> Activity
Your answer should be the complete set of entries, transcribed exactly.

Start of Dataset records

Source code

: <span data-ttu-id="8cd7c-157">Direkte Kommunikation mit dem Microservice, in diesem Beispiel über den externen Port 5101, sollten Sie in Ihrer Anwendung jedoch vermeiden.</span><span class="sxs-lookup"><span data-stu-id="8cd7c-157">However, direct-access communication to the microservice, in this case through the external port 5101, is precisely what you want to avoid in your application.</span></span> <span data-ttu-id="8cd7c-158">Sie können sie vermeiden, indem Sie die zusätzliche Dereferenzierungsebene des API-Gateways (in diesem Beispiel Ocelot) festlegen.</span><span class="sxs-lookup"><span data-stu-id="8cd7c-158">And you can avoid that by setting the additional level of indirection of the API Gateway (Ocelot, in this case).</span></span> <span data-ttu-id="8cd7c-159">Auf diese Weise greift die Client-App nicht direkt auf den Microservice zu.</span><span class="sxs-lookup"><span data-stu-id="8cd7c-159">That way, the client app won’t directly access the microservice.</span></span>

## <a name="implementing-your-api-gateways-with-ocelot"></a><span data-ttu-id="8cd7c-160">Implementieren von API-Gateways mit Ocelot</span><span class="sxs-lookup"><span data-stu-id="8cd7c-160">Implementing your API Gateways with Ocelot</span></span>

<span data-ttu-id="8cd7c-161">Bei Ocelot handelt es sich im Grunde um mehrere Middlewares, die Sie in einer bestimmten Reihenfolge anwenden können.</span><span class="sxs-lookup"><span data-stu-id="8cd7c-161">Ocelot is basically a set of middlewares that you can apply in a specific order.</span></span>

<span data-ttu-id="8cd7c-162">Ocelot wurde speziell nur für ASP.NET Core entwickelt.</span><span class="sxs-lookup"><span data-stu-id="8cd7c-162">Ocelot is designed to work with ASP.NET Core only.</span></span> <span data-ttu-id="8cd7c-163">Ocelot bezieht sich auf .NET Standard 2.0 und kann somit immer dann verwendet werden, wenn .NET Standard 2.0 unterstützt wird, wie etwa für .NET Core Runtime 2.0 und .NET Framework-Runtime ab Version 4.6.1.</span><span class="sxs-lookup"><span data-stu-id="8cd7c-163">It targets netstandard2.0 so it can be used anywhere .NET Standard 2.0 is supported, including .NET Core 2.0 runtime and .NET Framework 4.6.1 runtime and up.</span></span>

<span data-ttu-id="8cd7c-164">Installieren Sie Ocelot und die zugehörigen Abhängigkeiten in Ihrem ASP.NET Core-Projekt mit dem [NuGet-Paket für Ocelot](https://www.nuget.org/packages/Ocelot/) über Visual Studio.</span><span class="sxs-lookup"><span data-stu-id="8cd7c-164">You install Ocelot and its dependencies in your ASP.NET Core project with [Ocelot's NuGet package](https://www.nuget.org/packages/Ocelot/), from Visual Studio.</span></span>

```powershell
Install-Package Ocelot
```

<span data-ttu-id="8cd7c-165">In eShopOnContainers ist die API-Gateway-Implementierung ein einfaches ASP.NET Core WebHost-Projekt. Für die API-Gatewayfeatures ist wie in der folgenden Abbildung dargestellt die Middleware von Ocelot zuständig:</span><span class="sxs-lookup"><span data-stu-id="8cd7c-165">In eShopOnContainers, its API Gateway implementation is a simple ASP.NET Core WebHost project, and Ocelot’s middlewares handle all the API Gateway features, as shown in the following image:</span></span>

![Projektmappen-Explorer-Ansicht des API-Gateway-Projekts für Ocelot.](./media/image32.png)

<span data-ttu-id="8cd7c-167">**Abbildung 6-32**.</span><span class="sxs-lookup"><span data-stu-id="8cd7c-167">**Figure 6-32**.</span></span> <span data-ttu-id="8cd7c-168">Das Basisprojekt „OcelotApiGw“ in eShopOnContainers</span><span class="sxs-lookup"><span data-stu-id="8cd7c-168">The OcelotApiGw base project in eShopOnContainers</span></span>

End of Dataset records

> Your solution
Source code

: <span data-ttu-id="8cd7c-157">Direkte Kommunikation mit dem Microservice, in diesem Beispiel über den externen Port 5101, sollten Sie in Ihrer Anwendung jedoch vermeiden.</span><span class="sxs-lookup"><span data-stu-id="8cd7c-157">However, direct-access communication to the microservice, in this case through the external port 5101, is precisely what you want to avoid in your application.</span></span> <span data-ttu-id="8cd7c-158">Sie können sie vermeiden, indem Sie die zusätzliche Dereferenzierungsebene des API-Gateways (in diesem Beispiel Ocelot) festlegen.</span><span class="sxs-lookup"><span data-stu-id="8cd7c-158">And you can avoid that by setting the additional level of indirection of the API Gateway (Ocelot, in this case).</span></span> <span data-ttu-id="8cd7c-159">Auf diese Weise greift die Client-App nicht direkt auf den Microservice zu.</span><span class="sxs-lookup"><span data-stu-id="8cd7c-159">That way, the client app won’t directly access the microservice.</span></span>

## <a name="implementing-your-api-gateways-with-ocelot"></a><span data-ttu-id="8cd7c-160">Implementieren von API-Gateways mit Ocelot</span><span class="sxs-lookup"><span data-stu-id="8cd7c-160">Implementing your API Gateways with Ocelot</span></span>

<span data-ttu-id="8cd7c-161">Bei Ocelot handelt es sich im Grunde um mehrere Middlewares, die Sie in einer bestimmten Reihenfolge anwenden können.</span><span class="sxs-lookup"><span data-stu-id="8cd7c-161">Ocelot is basically a set of middlewares that you can apply in a specific order.</span></span>

<span data-ttu-id="8cd7c-162">Ocelot wurde speziell nur für ASP.NET Core entwickelt.</span><span class="sxs-lookup"><span data-stu-id="8cd7c-162">Ocelot is designed to work with ASP.NET Core only.</span></span> <span data-ttu-id="8cd7c-163">Ocelot bezieht sich auf .NET Standard 2.0 und kann somit immer dann verwendet werden, wenn .NET Standard 2.0 unterstützt wird, wie etwa für .NET Core Runtime 2.0 und .NET Framework-Runtime ab Version 4.6.1.</span><span class="sxs-lookup"><span data-stu-id="8cd7c-163">It targets netstandard2.0 so it can be used anywhere .NET Standard 2.0 is supported, including .NET Core 2.0 runtime and .NET Framework 4.6.1 runtime and up.</span></span>

<span data-ttu-id="8cd7c-164">Installieren Sie Ocelot und die zugehörigen Abhängigkeiten in Ihrem ASP.NET Core-Projekt mit dem [NuGet-Paket für Ocelot](https://www.nuget.org/packages/Ocelot/) über Visual Studio.</span><span class="sxs-lookup"><span data-stu-id="8cd7c-164">You install Ocelot and its dependencies in your ASP.NET Core project with [Ocelot's NuGet package](https://www.nuget.org/packages/Ocelot/), from Visual Studio.</span></span>

```powershell
Install-Package Ocelot
```

<span data-ttu-id="8cd7c-165">In eShopOnContainers ist die API-Gateway-Implementierung ein einfaches ASP.NET Core WebHost-Projekt. Für die API-Gatewayfeatures ist wie in der folgenden Abbildung dargestellt die Middleware von Ocelot zuständig:</span><span class="sxs-lookup"><span data-stu-id="8cd7c-165">In eShopOnContainers, its API Gateway implementation is a simple ASP.NET Core WebHost project, and Ocelot’s middlewares handle all the API Gateway features, as shown in the following image:</span></span>

![Projektmappen-Explorer-Ansicht des API-Gateway-Projekts für Ocelot.](./media/image32.png)

<span data-ttu-id="8cd7c-167">**Abbildung 6-32**.</span><span class="sxs-lookup"><span data-stu-id="8cd7c-167">**Figure 6-32**.</span></span> <span data-ttu-id="8cd7c-168">Das Basisprojekt „OcelotApiGw“ in eShopOnContainers</span><span class="sxs-lookup"><span data-stu-id="8cd7c-168">The OcelotApiGw base project in eShopOnContainers</span></span>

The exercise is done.